DATA FOR THIS TASK
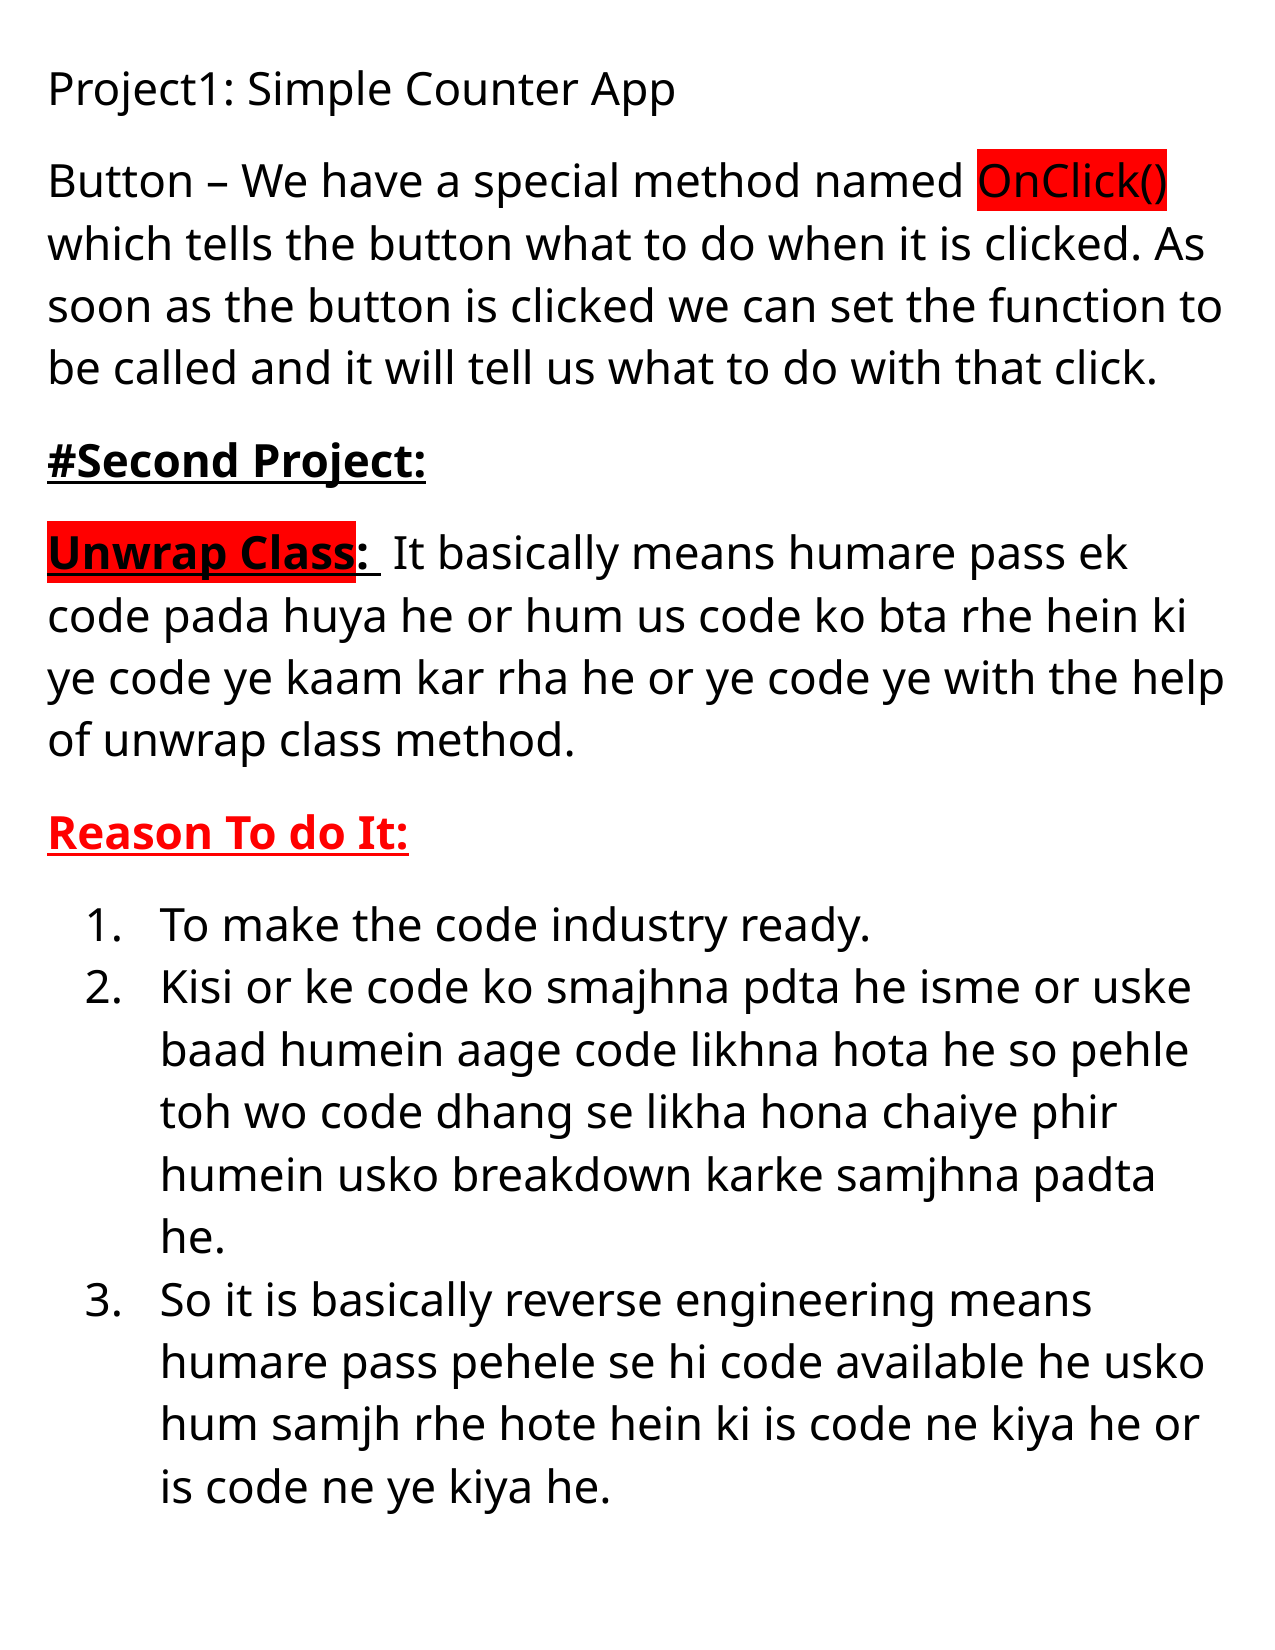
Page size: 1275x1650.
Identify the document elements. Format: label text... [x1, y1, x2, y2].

text Unwrap Class: It basically means humare pass ek code pada huya he or hum us code ko bta rhe hein ki ye code ye kaam kar rha he or ye code ye with the help of unwrap class method. [47, 521, 1228, 770]
text Project1: Simple Counter App [47, 56, 1228, 119]
list Kisi or ke code ko smajhna pdta he isme or uske baad humein aage code likhna hota he so pehle toh wo code dhang se likha hona chaiye phir humein usko breakdown karke samjhna padta he. [84, 955, 1228, 1267]
text Reason To do It: [47, 800, 1228, 863]
list To make the code industry ready. [84, 893, 1228, 955]
text Button – We have a special method named OnClick() which tells the button what to do when it is clicked. As soon as the button is clicked we can set the function to be called and it will tell us what to do with that click. [47, 149, 1228, 398]
list So it is basically reverse engineering means humare pass pehele se hi code available he usko hum samjh rhe hote hein ki is code ne kiya he or is code ne ye kiya he. [84, 1267, 1228, 1517]
text #Second Project: [47, 428, 1228, 491]
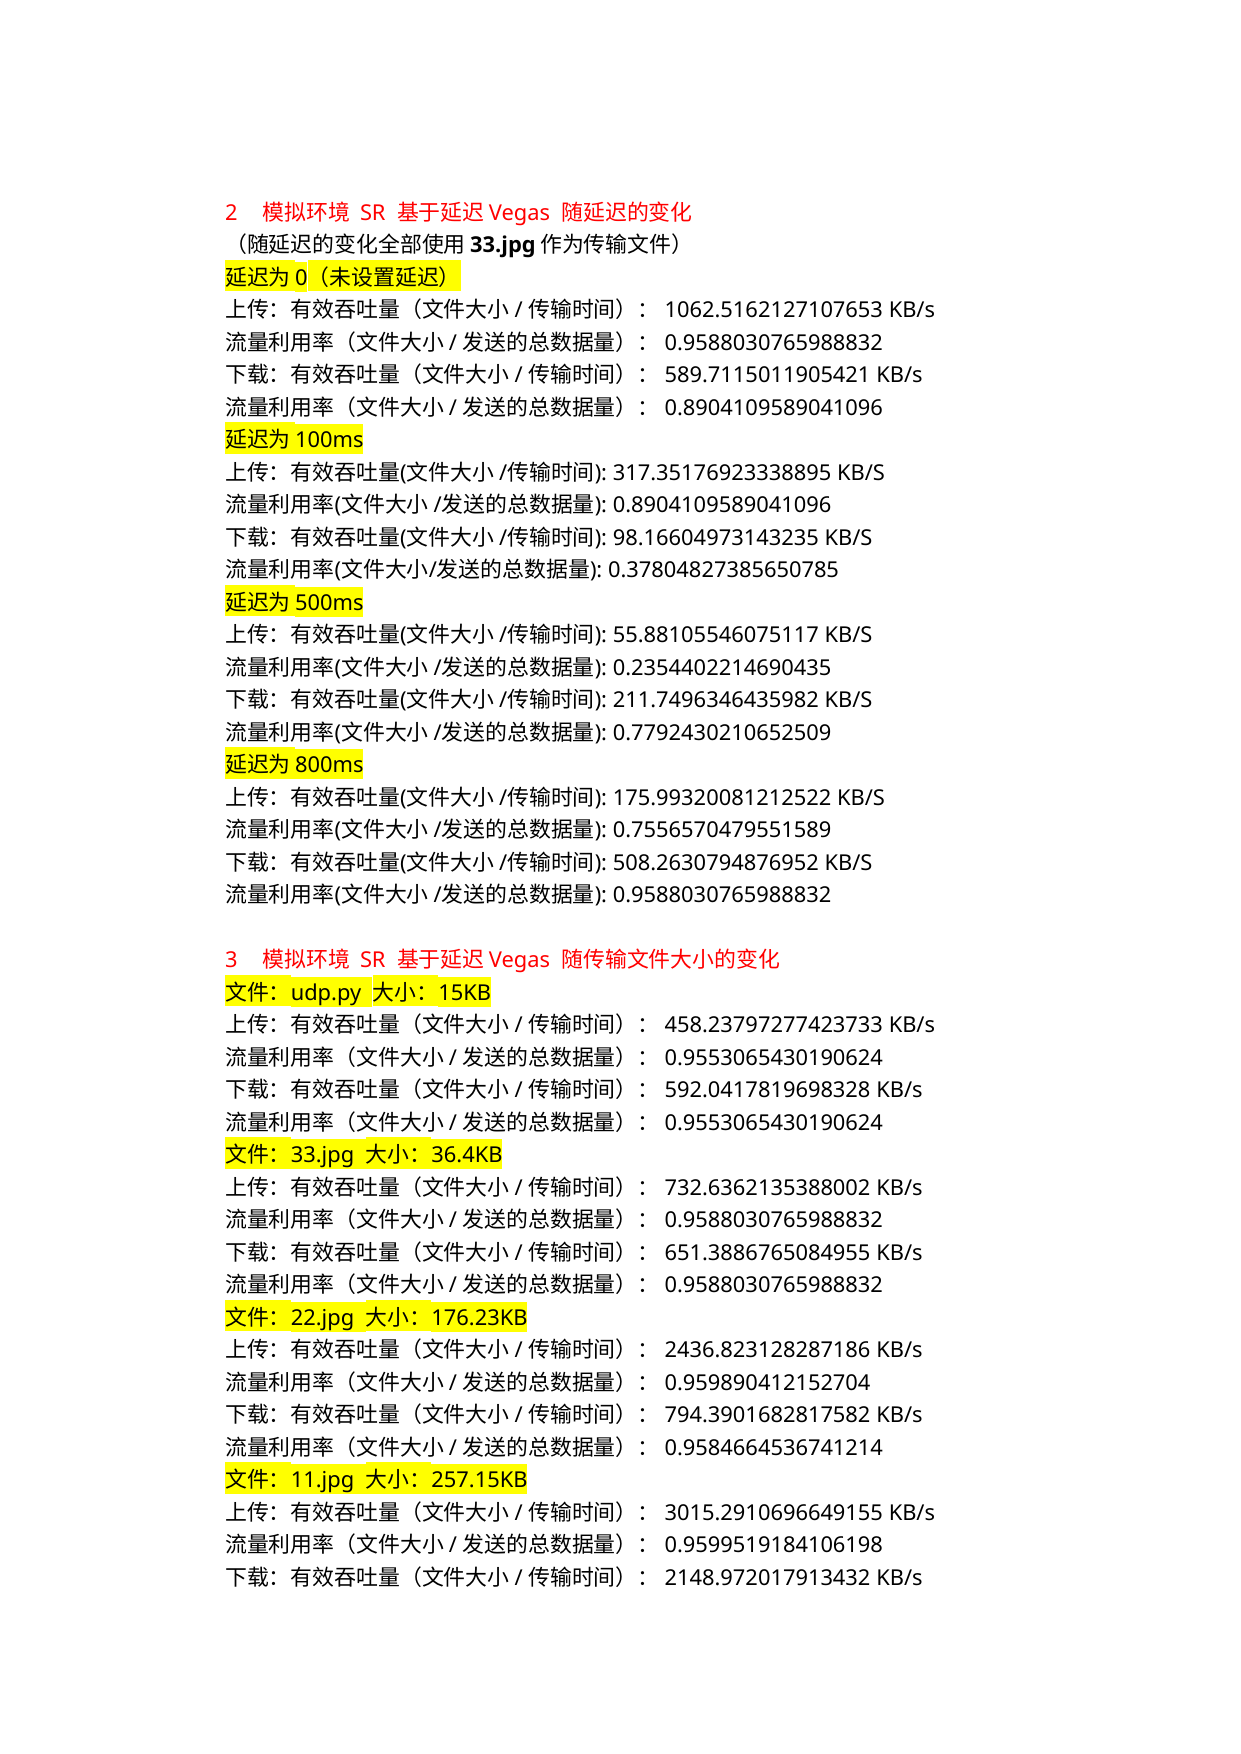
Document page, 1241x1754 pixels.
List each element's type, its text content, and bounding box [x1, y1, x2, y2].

text 流量利用率(文件大小 /发送的总数据量): 0.7556570479551589 [225, 812, 1053, 844]
text 延迟为800ms [295, 747, 1053, 779]
text 上传：有效吞吐量(文件大小 /传输时间): 55.88105546075117 KB/S [225, 617, 1053, 649]
text 上传：有效吞吐量(文件大小 /传输时间): 317.35176923338895 KB/S [225, 454, 1053, 487]
text 上传：有效吞吐量（文件大小 / 传输时间）： 3015.2910696649155 KB/s [225, 1494, 1053, 1527]
text 流量利用率（文件大小 / 发送的总数据量）： 0.9588030765988832 [225, 1202, 1053, 1234]
text 延迟为500ms [225, 584, 1053, 617]
text 流量利用率（文件大小 / 发送的总数据量）： 0.8904109589041096 [225, 389, 1053, 422]
text 流量利用率（文件大小 / 发送的总数据量）： 0.9599519184106198 [225, 1527, 1053, 1559]
text 文件：22.jpg 大小：176.23KB [225, 1299, 1053, 1332]
text 上传：有效吞吐量（文件大小 / 传输时间）： 458.23797277423733 KB/s [225, 1007, 1053, 1039]
text 下载：有效吞吐量(文件大小 /传输时间): 211.7496346435982 KB/S [225, 682, 1053, 714]
text 流量利用率（文件大小 / 发送的总数据量）： 0.9553065430190624 [225, 1104, 1053, 1137]
text 下载：有效吞吐量（文件大小 / 传输时间）： 592.0417819698328 KB/s [225, 1072, 1053, 1104]
text 流量利用率(文件大小 /发送的总数据量): 0.7792430210652509 [225, 714, 1053, 747]
text 延迟为0（未设置延迟） [225, 259, 1053, 292]
text 上传：有效吞吐量（文件大小 / 传输时间）： 732.6362135388002 KB/s [225, 1169, 1053, 1202]
text 文件：11.jpg 大小：257.15KB [431, 1462, 1053, 1494]
text 下载：有效吞吐量（文件大小 / 传输时间）： 2148.972017913432 KB/s [225, 1559, 1053, 1592]
text 流量利用率（文件大小 / 发送的总数据量）： 0.9584664536741214 [225, 1429, 1053, 1462]
list 模拟环境 SR 基于延迟Vegas 随传输文件大小的变化 [225, 942, 1053, 974]
text 下载：有效吞吐量（文件大小 / 传输时间）： 651.3886765084955 KB/s [225, 1234, 1053, 1267]
text 流量利用率（文件大小 / 发送的总数据量）： 0.9588030765988832 [225, 324, 1053, 357]
text 流量利用率(文件大小 /发送的总数据量): 0.8904109589041096 [225, 487, 1053, 519]
text 文件：33.jpg 大小：36.4KB [431, 1137, 1053, 1169]
text 下载：有效吞吐量(文件大小 /传输时间): 508.2630794876952 KB/S [225, 844, 1053, 877]
text 延迟为100ms [295, 422, 1053, 454]
text （随延迟的变化全部使用33.jpg作为传输文件） [225, 227, 1053, 259]
text 上传：有效吞吐量(文件大小 /传输时间): 175.99320081212522 KB/S [225, 779, 1053, 812]
text 流量利用率(文件大小 /发送的总数据量): 0.2354402214690435 [225, 649, 1053, 682]
text 流量利用率（文件大小 / 发送的总数据量）： 0.9553065430190624 [225, 1039, 1053, 1072]
text 流量利用率(文件大小 /发送的总数据量): 0.9588030765988832 [225, 877, 1053, 909]
text 文件：udp.py 大小：15KB [225, 974, 1053, 1007]
text 流量利用率（文件大小 / 发送的总数据量）： 0.9588030765988832 [225, 1267, 1053, 1299]
text 下载：有效吞吐量(文件大小 /传输时间): 98.16604973143235 KB/S [225, 519, 1053, 552]
text 流量利用率（文件大小 / 发送的总数据量）： 0.959890412152704 [225, 1364, 1053, 1397]
list 模拟环境 SR 基于延迟Vegas 随延迟的变化 [225, 194, 1053, 227]
text 上传：有效吞吐量（文件大小 / 传输时间）： 2436.823128287186 KB/s [225, 1332, 1053, 1364]
text 上传：有效吞吐量（文件大小 / 传输时间）： 1062.5162127107653 KB/s [225, 292, 1053, 324]
text 下载：有效吞吐量（文件大小 / 传输时间）： 794.3901682817582 KB/s [225, 1397, 1053, 1429]
text 下载：有效吞吐量（文件大小 / 传输时间）： 589.7115011905421 KB/s [225, 357, 1053, 389]
text 流量利用率(文件大小/发送的总数据量): 0.37804827385650785 [225, 552, 1053, 584]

YOUR OBJECTIVE
Please output the material as written, apart from the images.

REPLY
Page size: 1275x1650.
Identify the document elements. Format: label text... [x1, y1, x2, y2].

text Unwrap Class: It basically means humare pass ek code pada huya he or hum us code ko bta rhe hein ki ye code ye kaam kar rha he or ye code ye with the help of unwrap class method. [47, 521, 1228, 770]
text Project1: Simple Counter App [47, 56, 1228, 119]
list Kisi or ke code ko smajhna pdta he isme or uske baad humein aage code likhna hota he so pehle toh wo code dhang se likha hona chaiye phir humein usko breakdown karke samjhna padta he. [84, 955, 1228, 1267]
text Reason To do It: [47, 800, 1228, 863]
list To make the code industry ready. [84, 893, 1228, 955]
text Button – We have a special method named OnClick() which tells the button what to do when it is clicked. As soon as the button is clicked we can set the function to be called and it will tell us what to do with that click. [47, 149, 1228, 398]
list So it is basically reverse engineering means humare pass pehele se hi code available he usko hum samjh rhe hote hein ki is code ne kiya he or is code ne ye kiya he. [84, 1267, 1228, 1517]
text #Second Project: [47, 428, 1228, 491]
Document page, 1241x1754 pixels.
List each element's type, its text content, and bounding box [x1, y1, x2, y2].

text 流量利用率(文件大小 /发送的总数据量): 0.7556570479551589 [225, 812, 1053, 844]
text 延迟为800ms [295, 747, 1053, 779]
text 上传：有效吞吐量(文件大小 /传输时间): 55.88105546075117 KB/S [225, 617, 1053, 649]
text 上传：有效吞吐量(文件大小 /传输时间): 317.35176923338895 KB/S [225, 454, 1053, 487]
text 上传：有效吞吐量（文件大小 / 传输时间）： 3015.2910696649155 KB/s [225, 1494, 1053, 1527]
text 流量利用率（文件大小 / 发送的总数据量）： 0.9588030765988832 [225, 1202, 1053, 1234]
text 延迟为500ms [225, 584, 1053, 617]
text 流量利用率（文件大小 / 发送的总数据量）： 0.8904109589041096 [225, 389, 1053, 422]
text 流量利用率（文件大小 / 发送的总数据量）： 0.9599519184106198 [225, 1527, 1053, 1559]
text 文件：22.jpg 大小：176.23KB [225, 1299, 1053, 1332]
text 上传：有效吞吐量（文件大小 / 传输时间）： 458.23797277423733 KB/s [225, 1007, 1053, 1039]
text 下载：有效吞吐量(文件大小 /传输时间): 211.7496346435982 KB/S [225, 682, 1053, 714]
text 流量利用率（文件大小 / 发送的总数据量）： 0.9553065430190624 [225, 1104, 1053, 1137]
text 下载：有效吞吐量（文件大小 / 传输时间）： 592.0417819698328 KB/s [225, 1072, 1053, 1104]
text 流量利用率(文件大小 /发送的总数据量): 0.7792430210652509 [225, 714, 1053, 747]
text 延迟为0（未设置延迟） [225, 259, 1053, 292]
text 上传：有效吞吐量（文件大小 / 传输时间）： 732.6362135388002 KB/s [225, 1169, 1053, 1202]
text 文件：11.jpg 大小：257.15KB [431, 1462, 1053, 1494]
text 下载：有效吞吐量（文件大小 / 传输时间）： 2148.972017913432 KB/s [225, 1559, 1053, 1592]
text 流量利用率（文件大小 / 发送的总数据量）： 0.9584664536741214 [225, 1429, 1053, 1462]
list 模拟环境 SR 基于延迟Vegas 随传输文件大小的变化 [225, 942, 1053, 974]
text 下载：有效吞吐量（文件大小 / 传输时间）： 651.3886765084955 KB/s [225, 1234, 1053, 1267]
text 流量利用率（文件大小 / 发送的总数据量）： 0.9588030765988832 [225, 324, 1053, 357]
text 流量利用率(文件大小 /发送的总数据量): 0.8904109589041096 [225, 487, 1053, 519]
text 文件：33.jpg 大小：36.4KB [431, 1137, 1053, 1169]
text 下载：有效吞吐量(文件大小 /传输时间): 508.2630794876952 KB/S [225, 844, 1053, 877]
text 延迟为100ms [295, 422, 1053, 454]
text （随延迟的变化全部使用33.jpg作为传输文件） [225, 227, 1053, 259]
text 上传：有效吞吐量(文件大小 /传输时间): 175.99320081212522 KB/S [225, 779, 1053, 812]
text 流量利用率(文件大小 /发送的总数据量): 0.2354402214690435 [225, 649, 1053, 682]
text 流量利用率（文件大小 / 发送的总数据量）： 0.9553065430190624 [225, 1039, 1053, 1072]
text 流量利用率(文件大小 /发送的总数据量): 0.9588030765988832 [225, 877, 1053, 909]
text 文件：udp.py 大小：15KB [225, 974, 1053, 1007]
text 流量利用率（文件大小 / 发送的总数据量）： 0.9588030765988832 [225, 1267, 1053, 1299]
text 下载：有效吞吐量(文件大小 /传输时间): 98.16604973143235 KB/S [225, 519, 1053, 552]
text 流量利用率（文件大小 / 发送的总数据量）： 0.959890412152704 [225, 1364, 1053, 1397]
list 模拟环境 SR 基于延迟Vegas 随延迟的变化 [225, 194, 1053, 227]
text 上传：有效吞吐量（文件大小 / 传输时间）： 2436.823128287186 KB/s [225, 1332, 1053, 1364]
text 上传：有效吞吐量（文件大小 / 传输时间）： 1062.5162127107653 KB/s [225, 292, 1053, 324]
text 下载：有效吞吐量（文件大小 / 传输时间）： 794.3901682817582 KB/s [225, 1397, 1053, 1429]
text 下载：有效吞吐量（文件大小 / 传输时间）： 589.7115011905421 KB/s [225, 357, 1053, 389]
text 流量利用率(文件大小/发送的总数据量): 0.37804827385650785 [225, 552, 1053, 584]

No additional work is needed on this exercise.